[Opening DATA EXTRACT section]
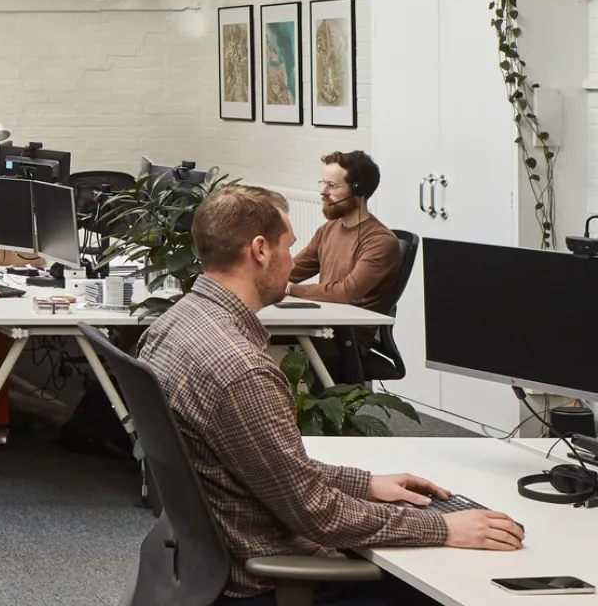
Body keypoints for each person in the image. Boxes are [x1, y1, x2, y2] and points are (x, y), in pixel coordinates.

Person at [137, 185, 523, 605]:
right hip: (268, 581)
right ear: (260, 251)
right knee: (461, 585)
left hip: (205, 566)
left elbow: (265, 465)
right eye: (289, 246)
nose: (292, 261)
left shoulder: (171, 327)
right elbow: (315, 513)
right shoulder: (242, 370)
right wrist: (445, 528)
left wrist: (366, 484)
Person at [288, 150, 402, 318]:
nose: (323, 192)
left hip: (347, 335)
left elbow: (347, 292)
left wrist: (291, 288)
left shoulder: (379, 241)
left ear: (358, 190)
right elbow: (289, 270)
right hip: (323, 324)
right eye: (322, 183)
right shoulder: (328, 230)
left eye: (331, 186)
[Closing DATA EXTRACT section]
Check every line above for the word "shoulder" and copy those that have it.

▸ **EXERCISE ANSWER**:
left shoulder: (171, 327)
right shoulder: (242, 370)
left shoulder: (379, 241)
right shoulder: (328, 230)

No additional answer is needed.